The aims were to determine the effect of an oral inhibitor of the signaling mediator p38 mitogen-activated protein kinase (GW856553, losmapimod) on sputum neutrophils, pulmonary function, and blood biomarkers of inflammation in chronic obstructive pulmonary disease (COPD). Three hundred and two individuals with GOLD stage II COPD were randomized to oral losmapimod 7.5 mg twice daily, inhaled salmeterol/fluticasone propionate 50 µg/500 µg combination (SFC), or placebo in a 12-week, randomized, double-blind, double-dummy study (MKI102428/NCT00642148). Neither losmapimod nor SFC had an effect on the primary end point of sputum neutrophils.

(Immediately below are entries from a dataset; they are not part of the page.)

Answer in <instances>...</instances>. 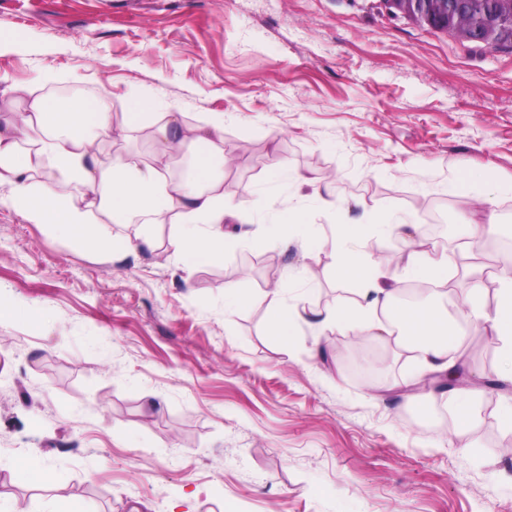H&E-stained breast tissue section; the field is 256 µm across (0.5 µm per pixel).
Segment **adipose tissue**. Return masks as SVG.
I'll return each instance as SVG.
<instances>
[{"label": "adipose tissue", "instance_id": "adipose-tissue-1", "mask_svg": "<svg viewBox=\"0 0 512 512\" xmlns=\"http://www.w3.org/2000/svg\"><path fill=\"white\" fill-rule=\"evenodd\" d=\"M142 119L141 113H116L108 94L33 96L21 112L0 122V187L7 188L9 203L35 224L78 244L106 254L130 252L150 246L148 234L116 238L114 224L177 225L169 247L183 266L195 268L218 260L230 246L225 220L248 223L246 207L224 205V115L205 113L198 124L182 130L177 112L159 113L153 124V160L116 153L105 155L104 146L128 139ZM189 150L193 165L188 177L174 179L168 163L180 150ZM85 189L82 196L69 193L70 185ZM410 245L407 279L443 283L448 279L446 257L423 258L417 251L419 227L415 224H343L333 248V266L346 283L371 284L372 307L382 311L379 320L363 328L373 336L394 338L412 352L422 376L439 381L456 367L450 353L459 344L461 322L433 306L398 302L396 290L378 282L370 262L356 250L357 241L377 227ZM493 308H485L481 289L463 291L466 306L483 309V317L505 361L501 380L512 383V270L502 269Z\"/></svg>", "mask_w": 512, "mask_h": 512}]
</instances>
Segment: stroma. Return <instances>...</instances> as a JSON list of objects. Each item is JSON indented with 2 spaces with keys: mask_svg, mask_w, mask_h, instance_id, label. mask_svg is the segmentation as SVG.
Wrapping results in <instances>:
<instances>
[{
  "mask_svg": "<svg viewBox=\"0 0 512 512\" xmlns=\"http://www.w3.org/2000/svg\"><path fill=\"white\" fill-rule=\"evenodd\" d=\"M52 81H44V74ZM107 93L145 116L112 151L152 160L151 124L224 115V202L250 208L224 257L185 270L169 248L86 249L0 205V499L14 512H512L498 452L512 386L468 430L405 398L415 366L392 339L350 350L367 308L331 266L337 227L378 214L444 222L431 255L470 257L488 217L512 226V51L462 42L388 0H0V113L15 87ZM306 184L292 181V174ZM495 190L492 211L460 190ZM302 225L267 232L279 212ZM276 259L267 292L256 261ZM239 288L250 301L224 306ZM304 305L291 342L274 309ZM42 307L45 326L27 313ZM454 354L499 372L480 318ZM57 471L29 484L18 461Z\"/></svg>",
  "mask_w": 512,
  "mask_h": 512,
  "instance_id": "1",
  "label": "stroma"
}]
</instances>
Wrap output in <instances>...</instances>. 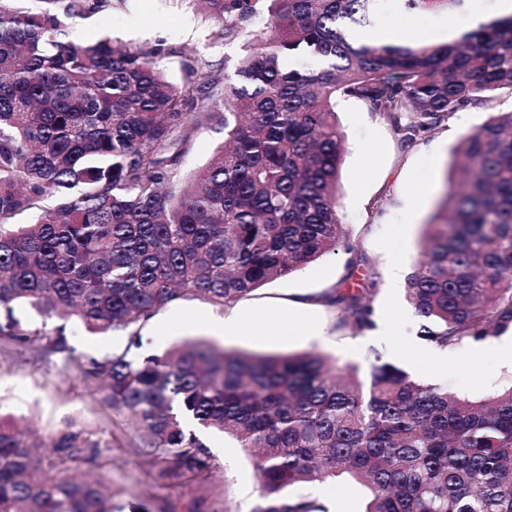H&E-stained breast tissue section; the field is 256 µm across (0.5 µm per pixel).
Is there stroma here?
I'll return each instance as SVG.
<instances>
[{"label": "stroma", "mask_w": 512, "mask_h": 512, "mask_svg": "<svg viewBox=\"0 0 512 512\" xmlns=\"http://www.w3.org/2000/svg\"><path fill=\"white\" fill-rule=\"evenodd\" d=\"M469 12L468 0L451 13L434 6L412 10L398 0H388L383 8L373 9L371 19L378 31L398 38L443 44L463 34ZM220 28L218 21L185 0H131L128 7L106 9L79 21L74 33L86 42L109 35L134 48H160L161 65L180 82L185 77V65L220 71L225 58L244 52V41L219 39ZM336 112L346 135L341 221L352 237L362 239L378 267L386 266L394 248L400 249L405 267H412L420 258L424 226L444 193L452 152L463 135L483 123L486 114L470 108L460 110L445 126L403 150L382 115L366 112L347 99L337 100ZM223 140L224 132L217 127L192 131L183 146L181 170L190 174L204 166ZM418 183L427 185L428 196L415 211L408 205L407 192ZM346 260V253L337 251L258 289L237 304L246 315L270 317L286 312L289 300L306 298L305 314L322 328V335L263 336L251 329L235 336L220 335L213 326L223 320V308L190 298L163 310L147 324L145 346L161 352L178 342L206 339L247 353L318 351L335 358L338 365L362 370L368 366L370 351L376 349L385 361L413 376L443 384L450 392L471 399H483L512 386V354L495 352L475 361L470 357L473 346L469 343L451 349L446 372L433 373L422 357L429 344L418 336L419 319L401 287L381 288L373 309L384 321L393 313L403 314L401 340L410 344L411 355L399 354L392 341H367L338 330L336 312L312 303L311 298L342 281ZM66 332L79 357L104 355L126 345L124 332L94 335L73 319L67 321ZM0 409L43 439L69 422L111 437L112 446L104 450L97 472L110 480L113 502L121 512H250L258 497V481L247 452L220 434L207 436L213 468L204 485H177L160 479L158 464L140 452L139 431L130 417L104 408L96 385L73 374L65 375L60 363L30 355H0ZM289 492L327 504L344 501L348 512H364L369 500L365 487L334 479L298 484Z\"/></svg>", "instance_id": "35a3bbf8"}]
</instances>
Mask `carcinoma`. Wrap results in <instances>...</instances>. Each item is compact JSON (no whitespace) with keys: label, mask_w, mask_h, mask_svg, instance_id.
I'll list each match as a JSON object with an SVG mask.
<instances>
[{"label":"carcinoma","mask_w":512,"mask_h":512,"mask_svg":"<svg viewBox=\"0 0 512 512\" xmlns=\"http://www.w3.org/2000/svg\"><path fill=\"white\" fill-rule=\"evenodd\" d=\"M23 2L0 0V352L54 357L102 385L168 482L211 472L198 430L233 438L259 481L252 512H328L288 488L336 477L370 490L366 512H512V387L470 400L387 362L361 371L204 339L80 359L66 325L15 314L126 330L139 349L144 325L188 296L229 306L342 248L344 281L364 285L317 301L336 328L373 329L380 274L341 222L336 98L383 115L403 148L461 109L490 110L512 95V16L460 42L387 46L352 39L370 0H190L226 40L265 23L224 76L188 66L176 83L159 48L71 36L112 0ZM293 55L315 64L290 69ZM196 96L204 104L184 108ZM209 126L224 144L185 178L183 144ZM453 154L457 188L426 224L406 288L419 335L442 349L512 328V112L490 114ZM47 447L37 455L0 416V512H114L104 482L80 476L112 440L68 424Z\"/></svg>","instance_id":"cac0c4a2"}]
</instances>
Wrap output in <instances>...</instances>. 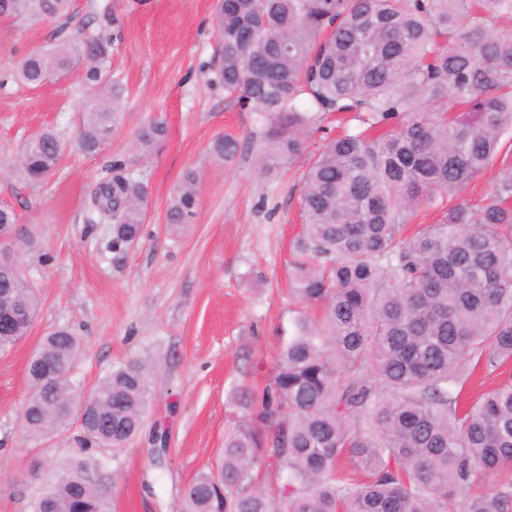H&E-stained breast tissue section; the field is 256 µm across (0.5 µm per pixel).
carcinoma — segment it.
Segmentation results:
<instances>
[{"mask_svg": "<svg viewBox=\"0 0 512 512\" xmlns=\"http://www.w3.org/2000/svg\"><path fill=\"white\" fill-rule=\"evenodd\" d=\"M69 0H0V16L61 17ZM512 0H222L216 34L224 90L264 119L261 170L302 153L315 115L353 114L365 128L326 136L302 175L305 224L293 241L291 292L317 302L302 312L271 384L239 390L243 416L224 453L184 488L177 512H512V483L477 493L512 469V379L460 405L472 359L512 361V165L480 205H446L450 193L492 168L512 130V34L496 27ZM111 42L76 38L22 58L13 79L37 88L75 68L95 102L77 140L98 152L124 97L111 74ZM162 122L143 124L150 149ZM65 143L52 129L22 148L21 172L53 175ZM233 138L213 141L222 160ZM94 206L112 222V248L141 235L145 183L121 159ZM196 176L185 173L166 224L193 223ZM440 219L406 239L408 215ZM40 306L19 266L0 268V311L17 316L0 352L28 335ZM28 363L27 432L120 449L141 428L155 369L132 357L89 393L71 380L83 354L66 328L45 334ZM45 353L59 373L37 369ZM353 461L354 470L342 467ZM283 474L279 497L255 489L257 471ZM101 456L82 448L33 502V512H107Z\"/></svg>", "mask_w": 512, "mask_h": 512, "instance_id": "obj_1", "label": "carcinoma"}]
</instances>
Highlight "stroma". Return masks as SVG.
<instances>
[{
  "mask_svg": "<svg viewBox=\"0 0 512 512\" xmlns=\"http://www.w3.org/2000/svg\"><path fill=\"white\" fill-rule=\"evenodd\" d=\"M220 0H72L70 18H0V205L38 241L16 259L40 298L29 335L0 353V512H31L44 486L34 461L64 466L74 439L29 435L22 413L27 363L40 338L66 327L84 339L73 380L92 389L131 357L160 379L141 431L105 451L109 512H176L183 488L224 452L241 410V386L263 388L299 309L288 295L292 241L302 230L300 177L321 141L285 168L258 166L262 123L217 80L215 13ZM112 40V72L125 87L118 123L87 155L74 136L91 97L81 71L30 89L10 74L25 55L68 42L76 30ZM162 121L164 137L136 149L139 128ZM50 127L66 143L47 184H30L14 161L25 141ZM238 141L231 159L209 154L218 137ZM120 158L148 186L140 241L110 244L91 223V192ZM197 173L195 221L180 235L168 202L186 170Z\"/></svg>",
  "mask_w": 512,
  "mask_h": 512,
  "instance_id": "stroma-1",
  "label": "stroma"
}]
</instances>
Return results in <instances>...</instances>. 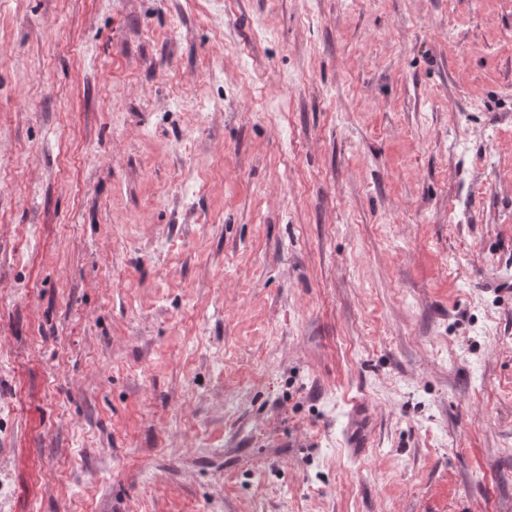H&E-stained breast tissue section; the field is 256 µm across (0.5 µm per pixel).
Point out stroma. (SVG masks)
<instances>
[{
	"instance_id": "obj_1",
	"label": "stroma",
	"mask_w": 512,
	"mask_h": 512,
	"mask_svg": "<svg viewBox=\"0 0 512 512\" xmlns=\"http://www.w3.org/2000/svg\"><path fill=\"white\" fill-rule=\"evenodd\" d=\"M0 512H512V0H0Z\"/></svg>"
}]
</instances>
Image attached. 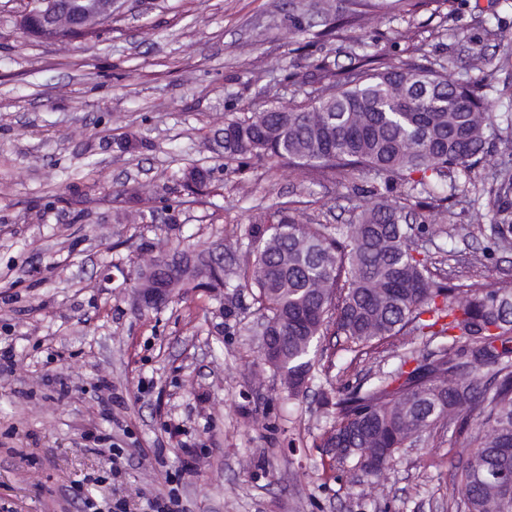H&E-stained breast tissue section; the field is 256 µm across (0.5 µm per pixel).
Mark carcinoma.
Masks as SVG:
<instances>
[{
  "mask_svg": "<svg viewBox=\"0 0 512 512\" xmlns=\"http://www.w3.org/2000/svg\"><path fill=\"white\" fill-rule=\"evenodd\" d=\"M429 2L350 0L321 35L370 10L410 14ZM357 59L305 104L224 117V157L239 167L288 161L311 175L337 176L352 196L377 198L349 224H299L281 208L265 214L248 230L235 288L252 295L258 326L277 337L276 355L263 361L294 397L314 369L315 341L330 330L354 352L406 330L448 339L408 370L406 358L388 377L339 391L320 447L336 464L378 479L383 469L365 461L368 449H383L387 465L442 422L471 447L454 474L461 498L453 512H512V497H500L512 475V287L449 282L424 247L443 227L409 221L412 211L454 198L458 173L486 162L494 169L484 191L493 244L512 247V143L491 149L512 116L485 102L499 66L477 56L474 74L452 79L430 60H387L369 43ZM211 180L209 168L182 173L191 193ZM200 254L174 287L219 283L211 251Z\"/></svg>",
  "mask_w": 512,
  "mask_h": 512,
  "instance_id": "1",
  "label": "carcinoma"
}]
</instances>
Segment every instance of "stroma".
Listing matches in <instances>:
<instances>
[{"instance_id": "obj_1", "label": "stroma", "mask_w": 512, "mask_h": 512, "mask_svg": "<svg viewBox=\"0 0 512 512\" xmlns=\"http://www.w3.org/2000/svg\"><path fill=\"white\" fill-rule=\"evenodd\" d=\"M346 6L118 0L98 36L61 40L26 35L27 0H0V352L13 360L0 372V512H88L89 496L145 512L173 487L186 512H448L459 498L453 472L469 450L445 426L375 485L338 473L319 447L344 385L438 341L399 335L355 358L322 337L317 372L292 398L258 366L250 294L185 288L158 307L133 294L161 251L203 245L234 271L273 204L301 224H345L373 205L285 162L225 169V113L307 101L361 41L391 58L451 57L462 73L471 60L456 33L480 37L476 17L512 38V0H435L323 36L327 12ZM294 20L306 33L292 35ZM192 165L212 169L206 193L184 190ZM133 198L147 215L134 224L121 218ZM480 210L459 196L430 211L445 232L428 250L449 281L512 283V248L490 250Z\"/></svg>"}]
</instances>
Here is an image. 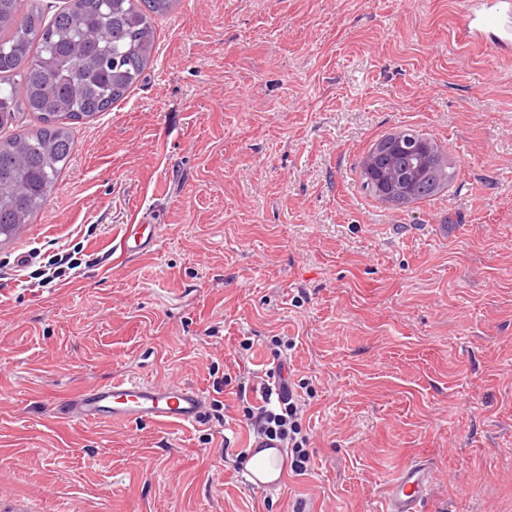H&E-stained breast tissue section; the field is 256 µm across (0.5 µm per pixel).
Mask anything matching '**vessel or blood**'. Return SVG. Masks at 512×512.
Returning <instances> with one entry per match:
<instances>
[{
  "mask_svg": "<svg viewBox=\"0 0 512 512\" xmlns=\"http://www.w3.org/2000/svg\"><path fill=\"white\" fill-rule=\"evenodd\" d=\"M512 15V0H467L461 36L483 41L501 31L497 48L512 41V26L504 16ZM159 225L129 224L119 238L121 253H147L159 241ZM207 396L186 384H158L115 376L109 381L79 390L53 407V415L64 422H123L162 428L194 426L205 420ZM250 465L244 470L245 483L257 490L275 491L284 484L287 454L278 442L257 440L248 451ZM382 512H427L432 496V476L427 464L409 463L384 482Z\"/></svg>",
  "mask_w": 512,
  "mask_h": 512,
  "instance_id": "vessel-or-blood-1",
  "label": "vessel or blood"
}]
</instances>
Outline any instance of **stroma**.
I'll return each instance as SVG.
<instances>
[{
    "instance_id": "1",
    "label": "stroma",
    "mask_w": 512,
    "mask_h": 512,
    "mask_svg": "<svg viewBox=\"0 0 512 512\" xmlns=\"http://www.w3.org/2000/svg\"><path fill=\"white\" fill-rule=\"evenodd\" d=\"M463 8L180 0L156 19L138 85L73 124L49 202L0 243V504L377 512L423 460L429 512H512V51L460 41ZM406 127L457 176L398 210L361 166ZM144 222L156 251L117 260ZM69 256L76 272L36 285ZM286 336L311 472L256 491L244 406ZM114 375L195 386L209 414L52 419ZM159 225L156 224H128L125 225L116 250L121 254L147 253L153 251L159 241Z\"/></svg>"
}]
</instances>
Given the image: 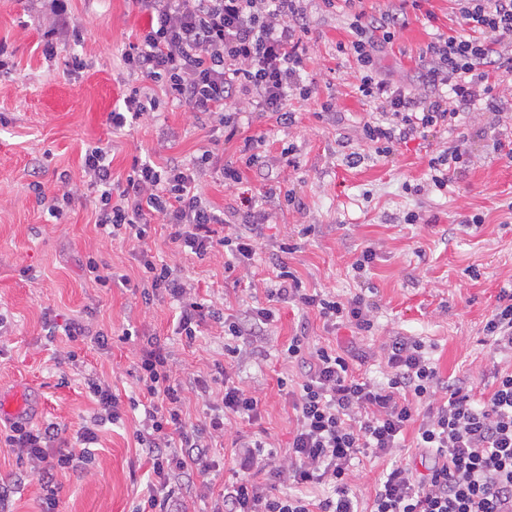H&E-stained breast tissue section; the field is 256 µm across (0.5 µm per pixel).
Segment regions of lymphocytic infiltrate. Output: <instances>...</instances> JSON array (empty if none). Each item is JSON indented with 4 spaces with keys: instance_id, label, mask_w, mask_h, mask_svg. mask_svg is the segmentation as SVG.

Losmapimod was well tolerated and reduced plasma fibrinogen by 11% (-0.4 g/L, ratio of effect of losmapimod/placebo 0.89; 95% confidence interval, 0.83-0.96; P = .002) with nonsignificant reductions in interleukin-6, interleukin-8, and C-reactive protein. There was evidence of improvement in hyperinflation with losmapimod compared with placebo (overall P = .02). Inhaled SFC significantly improved lung function and reduced serum CC-16 (ratio of effect of SFC/placebo 0.87; 95% confidence interval, 0.82-0.93; P < .001). It was concluded that oral losmapimod significantly reduced plasma fibrinogen in patients with COPD.